** Exercise brief **
Answer these questions using the passage on easement agreements below.
(a) In the passage's example, what should a pipeline be intended to carry for the duration of the easement?
(b) How should any additional lines be handled?
(c) What three steps does changing the size of the pipeline involve?

** Passage provided **
Typical Easement Agreements


Elements of a Typical Easement – Specific Terms & Concerns

Generally, the opening paragraph of an easement contract includes very broad language and may raise red flags on a number of issues:

♦ The ability to use pipelines for “any other products” raises concerns about what those products might be. A statement that includes, for example the language, “any hydrocarbon product” should raise a red flag to the landowner. A single pipeline, within a single easement, should be restricted to transport a single, specific product for its lifetime. For example, a pipeline should be intended to carry compressed natural gas only, for the duration of the easement.

♦ “This lease gives the company the right to install additional lines at any time.” This language is a huge red flag. Easements should be negotiated for a single pipeline, and any additional lines should be in separate easement negotiations and agreements, separately, and addressed one at a time. Each installation activity causes damages to a landowners property, and each pipeline that crosses a landowners property should provide both recovery of damages, and payment for the easement.

♦ Language that allows the grantee to change the size (increase the diameter) , type of material, alter the Maximum Allowable Operating Pressure (MAOP), either with, or without notice is problematic, and should raise a red flag. The grantor (property owner) has the right to negotiate these terms. For example, allowing the grantee to change the size of the pipeline involves excavation of the easement, removal of the existing pipeline, and installation of the new, increased diameter pipeline. This has associated damages, requires access for construction equipment, and poses risk of rupture, explosion, and fire.

** Exercise data **
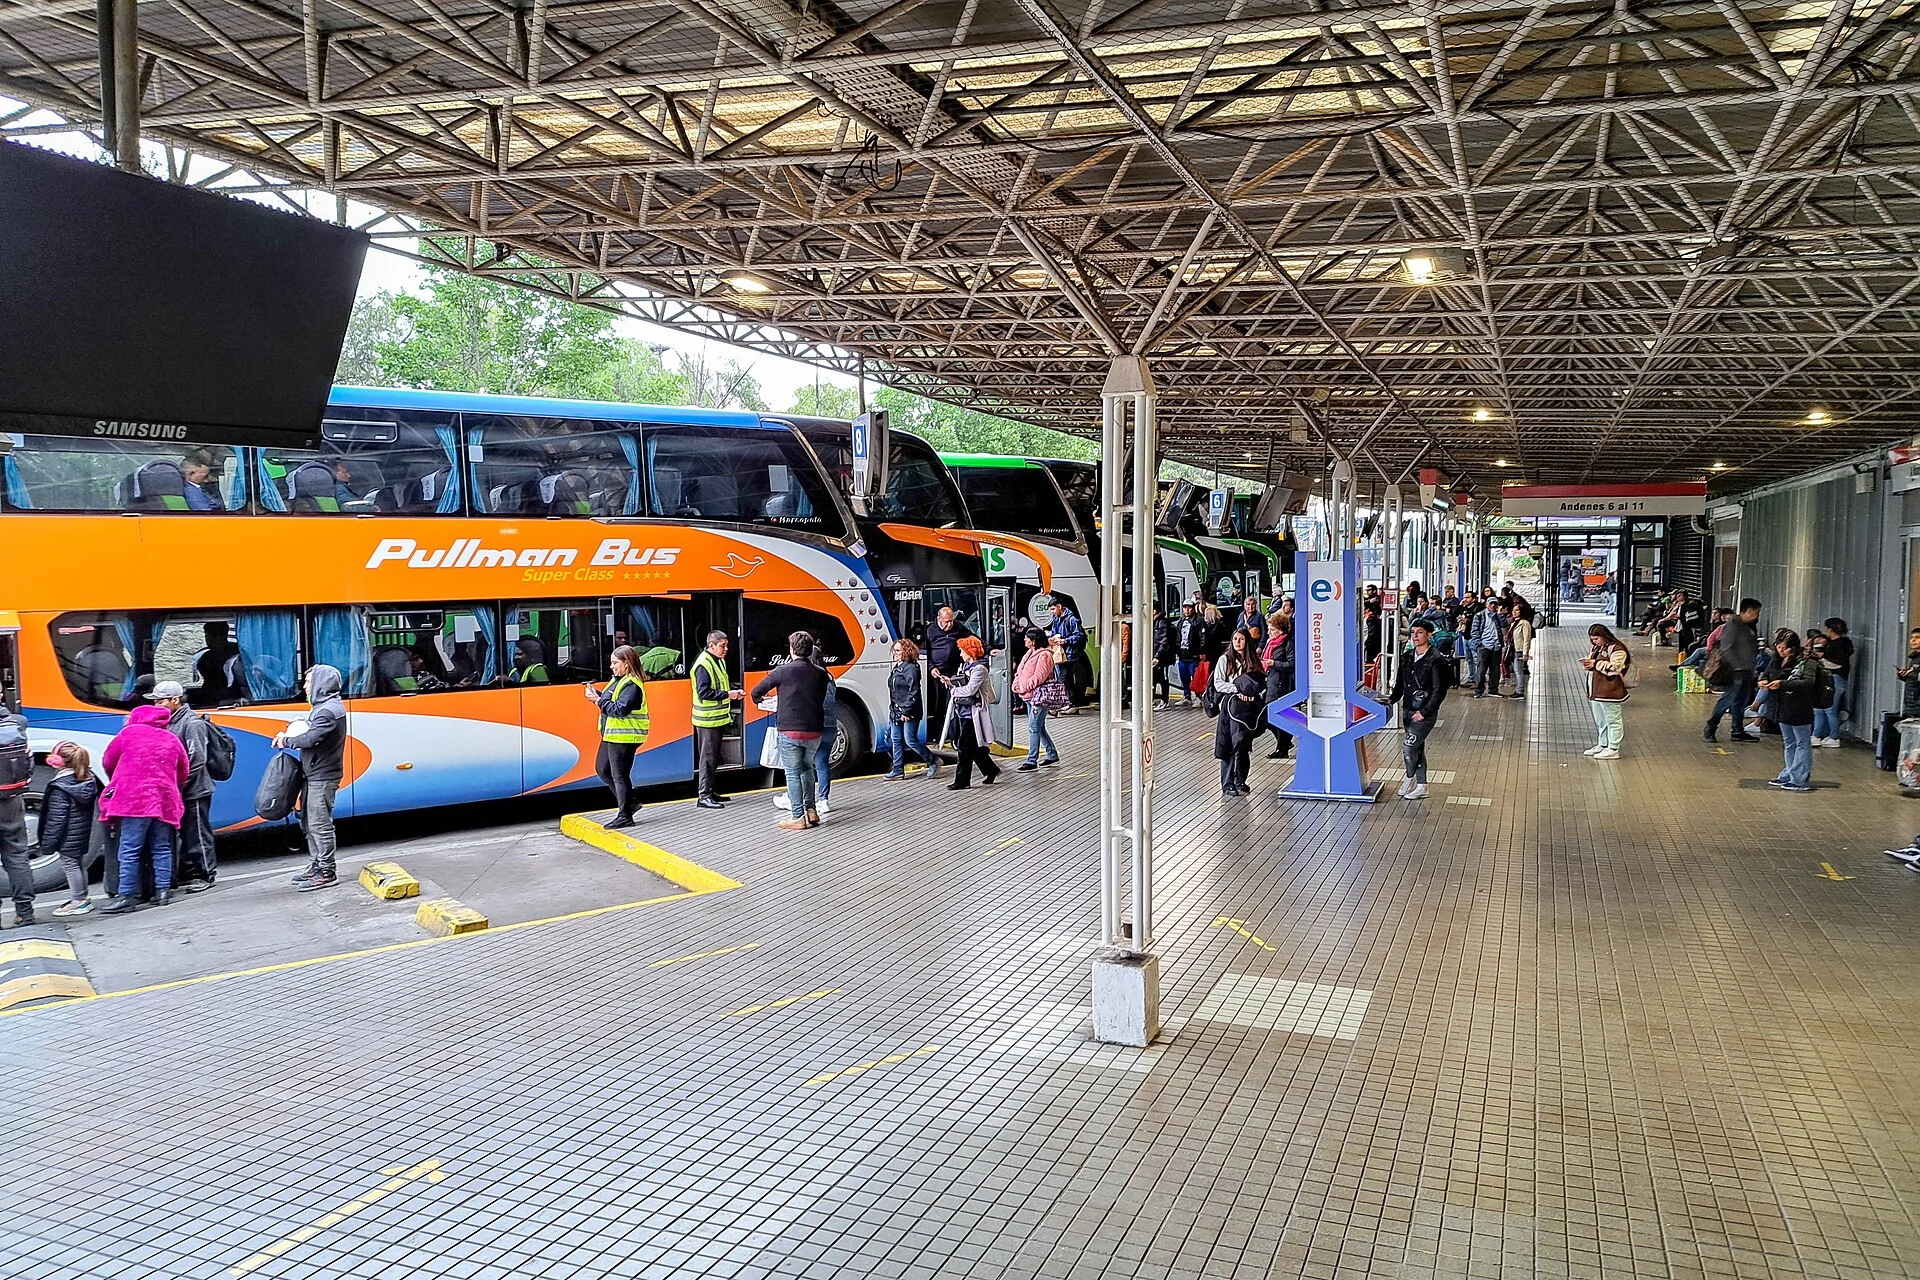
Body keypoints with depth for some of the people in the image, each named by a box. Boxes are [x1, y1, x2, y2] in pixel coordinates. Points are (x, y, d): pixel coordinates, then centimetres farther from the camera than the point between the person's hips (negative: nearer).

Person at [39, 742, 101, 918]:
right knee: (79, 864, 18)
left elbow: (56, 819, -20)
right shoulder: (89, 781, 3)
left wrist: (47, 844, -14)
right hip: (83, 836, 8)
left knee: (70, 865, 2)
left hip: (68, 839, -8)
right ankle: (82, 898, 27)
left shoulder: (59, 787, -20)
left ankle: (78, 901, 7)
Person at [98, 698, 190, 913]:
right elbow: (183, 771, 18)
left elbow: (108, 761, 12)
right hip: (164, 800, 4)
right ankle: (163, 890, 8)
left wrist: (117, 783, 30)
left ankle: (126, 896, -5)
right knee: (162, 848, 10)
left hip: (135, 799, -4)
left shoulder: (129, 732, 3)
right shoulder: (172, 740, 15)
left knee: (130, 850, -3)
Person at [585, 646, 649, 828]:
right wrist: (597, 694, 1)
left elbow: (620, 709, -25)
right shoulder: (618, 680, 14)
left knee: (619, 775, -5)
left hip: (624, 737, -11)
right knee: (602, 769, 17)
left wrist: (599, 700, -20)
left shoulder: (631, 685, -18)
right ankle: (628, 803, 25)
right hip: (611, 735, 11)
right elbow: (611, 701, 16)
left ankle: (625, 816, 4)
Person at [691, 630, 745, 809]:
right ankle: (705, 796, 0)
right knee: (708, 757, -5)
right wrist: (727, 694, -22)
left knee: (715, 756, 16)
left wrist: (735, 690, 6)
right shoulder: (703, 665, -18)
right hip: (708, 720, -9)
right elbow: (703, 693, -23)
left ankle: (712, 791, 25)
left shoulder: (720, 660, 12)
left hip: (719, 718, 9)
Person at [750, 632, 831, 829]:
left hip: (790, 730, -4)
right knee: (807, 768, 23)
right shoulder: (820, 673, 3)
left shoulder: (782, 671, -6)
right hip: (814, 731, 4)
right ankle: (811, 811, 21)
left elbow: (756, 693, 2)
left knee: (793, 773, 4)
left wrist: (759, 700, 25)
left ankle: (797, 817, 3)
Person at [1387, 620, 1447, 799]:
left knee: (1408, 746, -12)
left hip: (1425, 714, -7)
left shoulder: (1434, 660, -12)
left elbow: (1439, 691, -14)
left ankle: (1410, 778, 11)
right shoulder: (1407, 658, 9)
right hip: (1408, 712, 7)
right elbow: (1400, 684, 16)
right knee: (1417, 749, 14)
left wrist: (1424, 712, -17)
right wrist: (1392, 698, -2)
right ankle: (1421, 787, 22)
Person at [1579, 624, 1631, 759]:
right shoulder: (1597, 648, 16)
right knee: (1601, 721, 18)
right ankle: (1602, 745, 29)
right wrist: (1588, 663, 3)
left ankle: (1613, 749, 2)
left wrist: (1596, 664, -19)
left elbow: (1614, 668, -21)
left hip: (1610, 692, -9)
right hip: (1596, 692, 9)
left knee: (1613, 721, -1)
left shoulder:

** Exercise solution **
(a) Compressed natural gas only.
(b) They should be handled in separate easement negotiations and agreements, addressed one at a time.
(c) Excavation of the easement, removal of the existing pipeline, and installation of the new, increased diameter pipeline.